> **Task to complete**
What you need to produce from the material below is an exact transcription of the lines from the one with "mountainbike zal het zeer mo" through the one with "100% قابل شستشو و رنگ ثابت", both included, and no other line.

> **Source material**
================

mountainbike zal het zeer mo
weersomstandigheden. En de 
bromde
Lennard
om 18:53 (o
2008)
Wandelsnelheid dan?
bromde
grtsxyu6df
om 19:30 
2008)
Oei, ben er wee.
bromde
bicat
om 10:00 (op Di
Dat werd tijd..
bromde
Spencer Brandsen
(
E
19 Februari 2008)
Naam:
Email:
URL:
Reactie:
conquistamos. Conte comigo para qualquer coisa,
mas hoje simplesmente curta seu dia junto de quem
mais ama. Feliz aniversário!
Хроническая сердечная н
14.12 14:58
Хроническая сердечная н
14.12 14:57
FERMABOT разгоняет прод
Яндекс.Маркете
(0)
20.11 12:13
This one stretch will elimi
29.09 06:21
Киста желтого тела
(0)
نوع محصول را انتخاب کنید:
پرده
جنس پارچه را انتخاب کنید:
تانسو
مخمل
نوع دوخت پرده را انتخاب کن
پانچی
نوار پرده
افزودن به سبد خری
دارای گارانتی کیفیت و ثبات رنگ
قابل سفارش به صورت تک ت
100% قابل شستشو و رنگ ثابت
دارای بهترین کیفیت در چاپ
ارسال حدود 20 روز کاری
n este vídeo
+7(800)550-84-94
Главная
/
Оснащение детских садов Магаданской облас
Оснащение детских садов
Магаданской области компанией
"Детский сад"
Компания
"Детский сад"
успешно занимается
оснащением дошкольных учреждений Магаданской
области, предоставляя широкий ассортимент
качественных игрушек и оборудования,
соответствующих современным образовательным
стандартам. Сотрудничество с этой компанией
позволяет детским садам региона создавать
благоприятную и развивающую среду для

================

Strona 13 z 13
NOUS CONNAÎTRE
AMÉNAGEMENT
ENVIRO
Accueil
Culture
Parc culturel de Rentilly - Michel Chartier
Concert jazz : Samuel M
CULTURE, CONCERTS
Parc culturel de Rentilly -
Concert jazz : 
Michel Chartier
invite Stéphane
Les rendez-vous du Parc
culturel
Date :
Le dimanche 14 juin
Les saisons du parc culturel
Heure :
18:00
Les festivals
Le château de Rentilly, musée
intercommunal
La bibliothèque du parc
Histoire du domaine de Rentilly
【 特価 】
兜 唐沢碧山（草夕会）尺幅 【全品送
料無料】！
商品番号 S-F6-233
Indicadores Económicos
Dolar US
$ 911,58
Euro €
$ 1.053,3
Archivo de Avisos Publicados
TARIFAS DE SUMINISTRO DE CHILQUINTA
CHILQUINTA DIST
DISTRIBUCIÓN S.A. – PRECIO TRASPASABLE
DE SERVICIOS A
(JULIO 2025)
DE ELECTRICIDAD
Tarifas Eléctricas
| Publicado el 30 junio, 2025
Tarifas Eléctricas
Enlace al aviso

================

> **Written answer**
mountainbike zal het zeer mo
weersomstandigheden. En de 
bromde
Lennard
om 18:53 (o
2008)
Wandelsnelheid dan?
bromde
grtsxyu6df
om 19:30 
2008)
Oei, ben er wee.
bromde
bicat
om 10:00 (op Di
Dat werd tijd..
bromde
Spencer Brandsen
(
E
19 Februari 2008)
Naam:
Email:
URL:
Reactie:
conquistamos. Conte comigo para qualquer coisa,
mas hoje simplesmente curta seu dia junto de quem
mais ama. Feliz aniversário!
Хроническая сердечная н
14.12 14:58
Хроническая сердечная н
14.12 14:57
FERMABOT разгоняет прод
Яндекс.Маркете
(0)
20.11 12:13
This one stretch will elimi
29.09 06:21
Киста желтого тела
(0)
نوع محصول را انتخاب کنید:
پرده
جنس پارچه را انتخاب کنید:
تانسو
مخمل
نوع دوخت پرده را انتخاب کن
پانچی
نوار پرده
افزودن به سبد خری
دارای گارانتی کیفیت و ثبات رنگ
قابل سفارش به صورت تک ت
100% قابل شستشو و رنگ ثابت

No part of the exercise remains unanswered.